Today Valletta, in addition to serving as the center of Malta, is a living city offering a mix of historical sites, sights, museums, nightlife and other diversions.
Gild-Out at the São João Cathedral
St. John's Co-Cathedral may look simple on the outside, but its interior is an impressive display of high Baroque style. Its naive and numerous central chapels are covered in gilded plaster and frescoes and filled with symbols that refer to the history of the Knights of Malta and their close ties to the Catholic Church. The ground is covered with graves of hundreds of Knights of Malta: Jean de Valette rests in a stone crypt with the bronze image of him on top. Of note is a side chapel with Caravaggio's "The Beheading of Saint John the Baptist", a huge canvas that dramatically illustrates the famous moment in Scripture.
Relax in the three cities
When you're ready for a break from the busy center of Valletta, cross the Grand Harbor and explore the area known as The Three Cities, the cities of Vittoriosa, Senglea and Cospicua. As well as offering great views of Valletta, the Three Cities contain historic bastions, churches and palaces, charming places to stroll along the sea, and the opportunity to stroll through cobbled residential neighborhoods.
Hop in a Dgħajsa
If you decide to visit the Grand Harbor, be sure to arrive in style, aboard a colorful dgħajsa rowboat. Like the Venetian gondolas, these brightly painted boats serve as water taxis for passengers and tourists and cost just € 2 each way. Although tradition says that dgħajsa boats are paddle-powered, most ships today are equipped with outboard motors. Still, they are a fun and fast way to get around the picturesque harbor.
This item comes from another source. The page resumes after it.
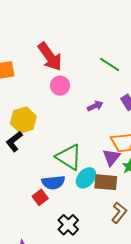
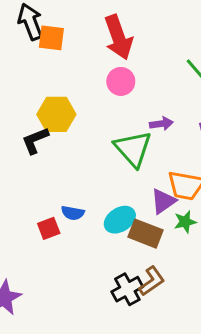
green triangle: (69, 157) -> (133, 149), moved
blue semicircle: (53, 182) -> (73, 213), size x0.7
black cross: (68, 225) -> (127, 289), moved

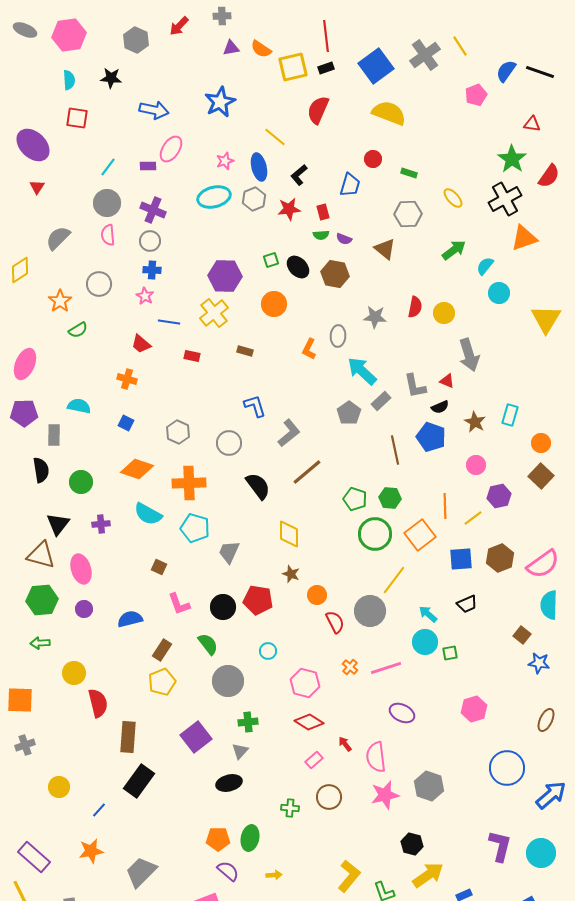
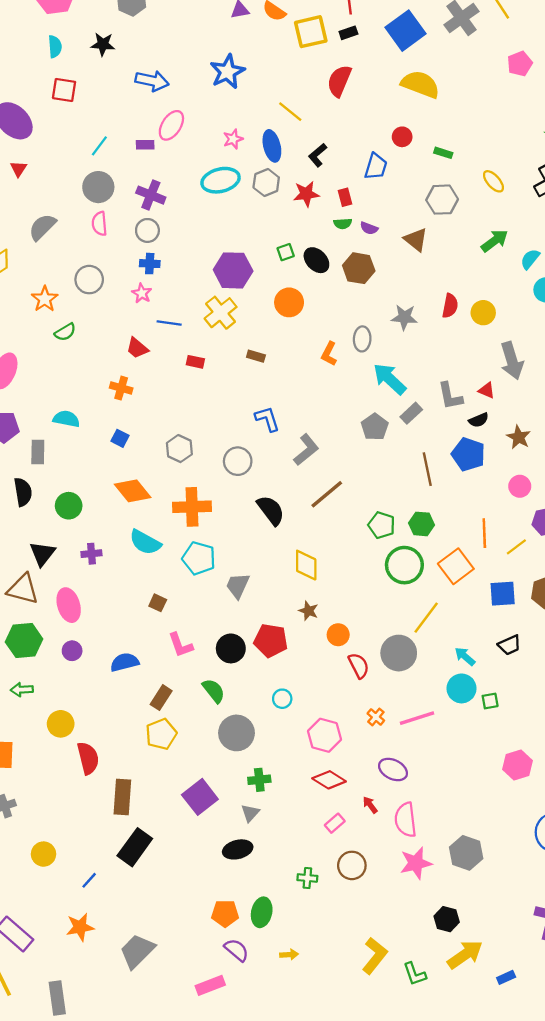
orange diamond: (137, 469) -> (133, 491), turned 32
purple ellipse: (402, 713) -> (393, 770), moved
Photograph the baroque city center
Europe's smallest capital, downtown Valletta, is less than a quarter square mile, laid out in an orderly grid. It is full of baroque-style palaces, government buildings, and common houses, some of them in various states of decay. It is also incredibly photogenic. Put your photography skills to the test by strolling through the old town and taking pictures of the old doors, knobs, arches, and balconies that make up the historic center.
Ride the Barrakka elevators
You can of course walk to the Grand Harbor or take the steep climb from the harbor to the old town. But it's so much more fun to ride the Barrakka elevators, two elevators that make the 190-foot trip to and from the boardwalk uptown in just 25 seconds. The current elevators opened in 2012, replacing an old elevator that had been out of service since 1973. The elevators seat 21 people and can fill up during morning and evening rush hours. A round trip ticket costs 1 euro.